**** Study material ****

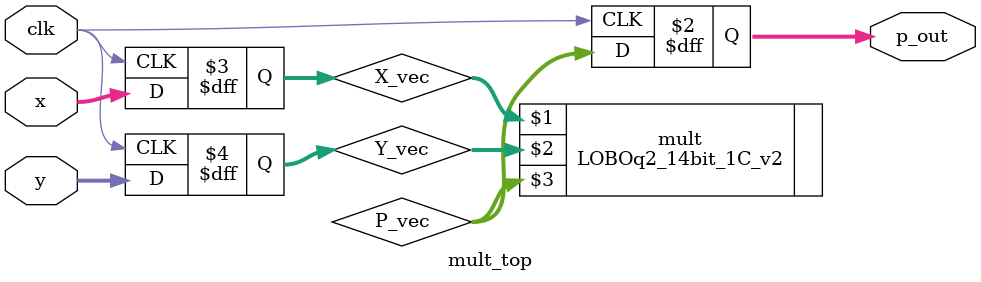
<source format=v>

`include "timescale.v"

module mult_top(
    // Clock and reset
    input clk,
    // Input X has a form x_i%d where %d denotes the bit number
    input  [15:0] x,
    // Input Y has a form y_i%d where %d denotes the bit number
    input  [15:0] y,
    // Output P has a form p_out%d where %d denotes the bit number
    output reg [31:0] p_out
    );

    
    // Now we have X_vec and Y_vec signal 
    // Then we do processing with these signals and store the 
    // intermidiate result in P_vec
    // For example purposes X_vec and Y_vec are concanated and stored in P_vec
    wire [31:0] P_vec;
    reg [15:0] X_vec;
    reg [15:0] Y_vec;
    
    LOBOq2_14bit_1C_v2 mult(X_vec,Y_vec,P_vec); 

 
    always @(posedge clk) 
    begin
        p_out = P_vec;
        X_vec = x;
        Y_vec = y;
    end

endmodule 


</source>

****

= What the task asks =
Repeat the data word for word. Images are not part of the copy.

= Solution to this task =
<source format=v>

`include "timescale.v"

module mult_top(
    // Clock and reset
    input clk,
    // Input X has a form x_i%d where %d denotes the bit number
    input  [15:0] x,
    // Input Y has a form y_i%d where %d denotes the bit number
    input  [15:0] y,
    // Output P has a form p_out%d where %d denotes the bit number
    output reg [31:0] p_out
    );

    
    // Now we have X_vec and Y_vec signal 
    // Then we do processing with these signals and store the 
    // intermidiate result in P_vec
    // For example purposes X_vec and Y_vec are concanated and stored in P_vec
    wire [31:0] P_vec;
    reg [15:0] X_vec;
    reg [15:0] Y_vec;
    
    LOBOq2_14bit_1C_v2 mult(X_vec,Y_vec,P_vec); 

 
    always @(posedge clk) 
    begin
        p_out = P_vec;
        X_vec = x;
        Y_vec = y;
    end

endmodule 


</source>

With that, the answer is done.